— Именно, — сказал Вяземский. — Потом Навроцкий-старший работал с Нееловым и его помощниками… Бумаг с тех времен у него осталось предостаточно — рабочие чертежи, какие-то наброски… Я плохо в этом разбираюсь, от архитектуры и садоводства далек, но мне объяснили, что наброски эти служили лишь подспорьем для настоящих официальных чертежей, в хранилища официальных бумаг не попадали, их, собственно говоря, можно было и выбросить, но Навроцкий сохранил по какому-то капризу, а то и лености, и они десятилетиями пылились на антресолях в его питерском домике. И вот теперь означенный немец проявил твердое намерение их заполучить. Пустые бумаги, никчемные, ненужные… Но, на взгляд немца, они стоят пяти тысяч рублей…
— Любопытно… — сказал Пушкин, задумчиво щурясь. — И как немец объясняет свой каприз?
— Именно как каприз. Его, изволите ли видеть, всегда сжигала страсть к собиранию старинных бумаг касаемо архитектуры, парков, садовых ландшафтов… Забегая вперед, спешу уведомить, что наши сыщики тщательно это проверили. Оказалось, вранье. За всю свою сорокапятилетнюю жизнь немец, господин Готлиб Штауэр, служащий по Министерству финансов, никогда не проявлял ни малейшего интереса к подобному. Страсть его стала сжигать буквально в последние дни, возникла на пустом месте, ни с того ни с сего… Бедняга поручик не один день провел в нешуточных душевных терзаниях.

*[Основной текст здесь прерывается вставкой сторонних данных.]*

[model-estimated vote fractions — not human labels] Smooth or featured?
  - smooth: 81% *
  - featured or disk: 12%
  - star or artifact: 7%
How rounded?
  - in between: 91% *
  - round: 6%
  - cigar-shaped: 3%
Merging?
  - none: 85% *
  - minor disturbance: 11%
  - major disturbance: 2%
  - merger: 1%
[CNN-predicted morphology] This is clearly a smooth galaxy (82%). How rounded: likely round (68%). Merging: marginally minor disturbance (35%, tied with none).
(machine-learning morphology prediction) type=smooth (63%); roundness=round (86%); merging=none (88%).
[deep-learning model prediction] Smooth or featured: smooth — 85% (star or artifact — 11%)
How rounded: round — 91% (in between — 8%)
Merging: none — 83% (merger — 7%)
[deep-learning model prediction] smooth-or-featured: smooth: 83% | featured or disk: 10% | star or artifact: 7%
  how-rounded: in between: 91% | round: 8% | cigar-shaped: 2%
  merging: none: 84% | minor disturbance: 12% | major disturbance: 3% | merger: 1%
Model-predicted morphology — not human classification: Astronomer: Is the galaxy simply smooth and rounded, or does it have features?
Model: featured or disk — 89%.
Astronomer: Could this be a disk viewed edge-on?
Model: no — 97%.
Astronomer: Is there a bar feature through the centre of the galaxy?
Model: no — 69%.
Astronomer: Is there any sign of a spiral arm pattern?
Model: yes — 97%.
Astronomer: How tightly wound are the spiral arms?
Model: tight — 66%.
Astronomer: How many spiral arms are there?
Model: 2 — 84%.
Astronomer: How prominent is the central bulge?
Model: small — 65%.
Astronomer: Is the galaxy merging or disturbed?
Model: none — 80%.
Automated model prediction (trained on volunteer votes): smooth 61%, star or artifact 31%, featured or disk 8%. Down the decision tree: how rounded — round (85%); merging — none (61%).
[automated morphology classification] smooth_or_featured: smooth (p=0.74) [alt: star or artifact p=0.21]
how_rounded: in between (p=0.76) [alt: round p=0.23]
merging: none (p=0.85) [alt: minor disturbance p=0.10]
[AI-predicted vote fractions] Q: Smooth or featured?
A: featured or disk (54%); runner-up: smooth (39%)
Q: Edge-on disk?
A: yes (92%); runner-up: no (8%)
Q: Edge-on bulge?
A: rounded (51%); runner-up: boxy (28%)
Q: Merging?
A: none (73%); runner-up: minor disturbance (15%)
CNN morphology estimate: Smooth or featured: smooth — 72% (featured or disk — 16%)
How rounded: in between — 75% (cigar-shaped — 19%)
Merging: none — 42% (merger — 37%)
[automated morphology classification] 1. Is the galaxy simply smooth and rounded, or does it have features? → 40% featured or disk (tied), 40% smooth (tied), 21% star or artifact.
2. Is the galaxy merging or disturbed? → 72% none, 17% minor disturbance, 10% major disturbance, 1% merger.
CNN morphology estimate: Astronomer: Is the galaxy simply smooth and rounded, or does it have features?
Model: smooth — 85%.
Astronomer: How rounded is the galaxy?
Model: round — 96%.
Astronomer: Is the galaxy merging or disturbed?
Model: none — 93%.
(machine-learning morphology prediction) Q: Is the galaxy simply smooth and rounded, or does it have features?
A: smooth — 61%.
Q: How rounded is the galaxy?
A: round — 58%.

С одной стороны, сделка для него представала чрезвычайно выгодной — избавиться от пятитысячного долга в обмен на никому не нужный ворох пыльных бумаг. Но как раз легкость и странность сделки его взволновала не на шутку. Сарское Село, как-никак, — место пребывания самодержцев всероссийских… В конце концов он и пришел к фон Ранке. Доложили графу. Граф по размышлении передал все это Особой экспедиции, и я его вполне понимаю: с одной стороны, история не дает никаких оснований для вмешательства Третьего отделения, с другой — отмечена несомненной странностью… А если учесть, что у нас, в отличие от Третьего отделения, хватает незанятых сыщиков, а серьезными делами мы не обременены… В конце концов, при создании Экспедиции мы сами настойчиво просили незамедлительно передавать нам все дела, имеющие характер странностей… Одним словом, тебе поручено. Бери агентов и действуй.
— Любопытно… — сказал Пушкин. — Не вижу я здесь особых загадок, но проверить все же не мешает. Хотя я, откровенно говоря, не возьму в толк, каким образом могут представлять угрозу для августейшей фамилии старые чертежи… Притом чертежи мест, которые с тех пор изменялись неоднократно, и новые здания возводились при Павле и Александре, и парки меняли облик… Хочешь, изложу скороспелую догадку? При матушке Екатерине в тех местах был зарыт клад, о чем Навроцкий-старший не подозревал, но в его бумагах есть понятные для посвященного указания…
— Клад в Сарском Селе?!
— Я же говорю, что это не более чем поэтическая фантазия, — сказал Пушкин. — Ничего другого не приходит пока что в голову. Но я проверю этого немца самым тщательным образом. Лучше поднять тревогу по пустяку, чем пропустить нечто важное. — Он продолжал деловито: — Дом Никишина та печка, от коей следует танцевать согласно мужицкой поговорке, а потому…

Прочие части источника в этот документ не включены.